▶ **Excerpted text**
"""

Search code examples
sqldatabasegoogle-bigqueryrelational-databasedata-warehouse

How to check in SQL if multi columnar set is in the table (without string concatenation)


Let's assume I've 3 columns in a table with values like this:

table_1:
   A   |   B   |   C
-----------------------
  'xx' |  ''   |  'y'
  'x'  |  'y'  |  'x'
  'x'  |  'x'  |  'y'
  'x'  |  'yy' |  ''
  'x'  |  ''   |  'yy'
  'x'  |  'y'  |  'y'

I've a result set (result of an SQL SELECT statement) which I want to identify in the above table if it exists there:

[
    ('x', 'x', 'y')
    ('x', 'y', 'y')
]

This result set would match for 5 (of 6) rows in instead of the 2 from the table above if I've compared the results of simple string concatenation, e.g. I would simply compare the results of this: SELECT concat(A, B, C) FROM table_1

I could solve this problem with comparing the results of more complex string concatenation functions like this: SELECT concat('A=', A, '_', 'B=', B, '_', 'C=', C )

"""

▶ **Raw data**
"""

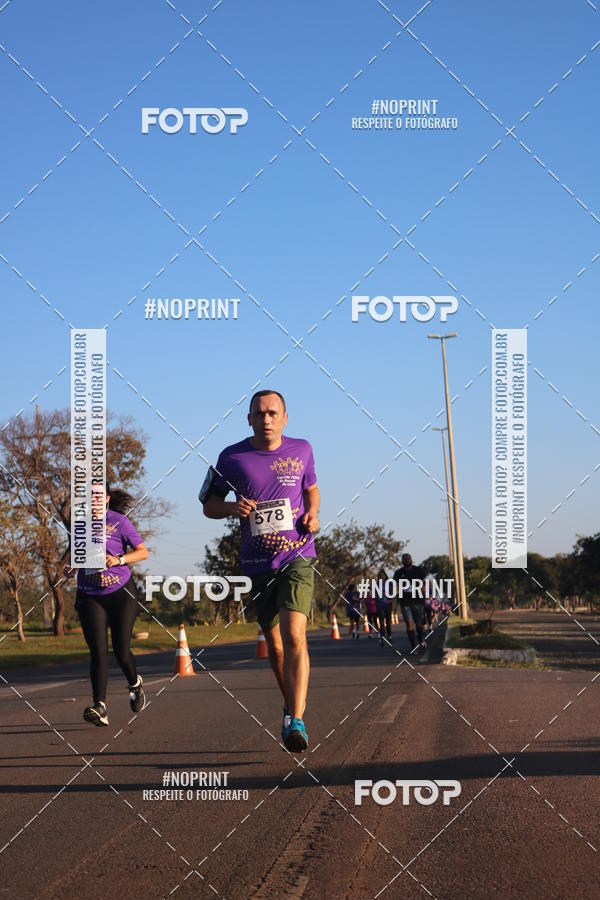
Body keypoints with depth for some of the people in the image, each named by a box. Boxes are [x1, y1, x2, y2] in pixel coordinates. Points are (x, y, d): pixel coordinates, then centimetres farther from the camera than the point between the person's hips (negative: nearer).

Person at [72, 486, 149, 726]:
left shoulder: (118, 521, -6)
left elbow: (143, 551, -3)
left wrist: (119, 559, -18)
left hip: (121, 594, -3)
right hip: (90, 596, 3)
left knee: (121, 651, 1)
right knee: (98, 651, -11)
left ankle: (135, 684, 34)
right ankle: (100, 707, -15)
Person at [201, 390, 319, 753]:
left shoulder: (301, 450, 4)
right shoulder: (232, 457, 0)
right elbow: (209, 505, 9)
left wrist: (312, 513, 1)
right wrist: (232, 508, -13)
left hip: (298, 557, -2)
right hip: (258, 564, 2)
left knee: (294, 637, -20)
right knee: (275, 645, 11)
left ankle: (296, 721, -23)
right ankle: (291, 707, 35)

"""

▶ **Task instructions**
In the forum post about checking for a multi-column set in SQL, what query with a more complex string concatenation does the poster say could solve the problem?

▶ **Response area**
SELECT concat('A=', A, '_', 'B=', B, '_', 'C=', C )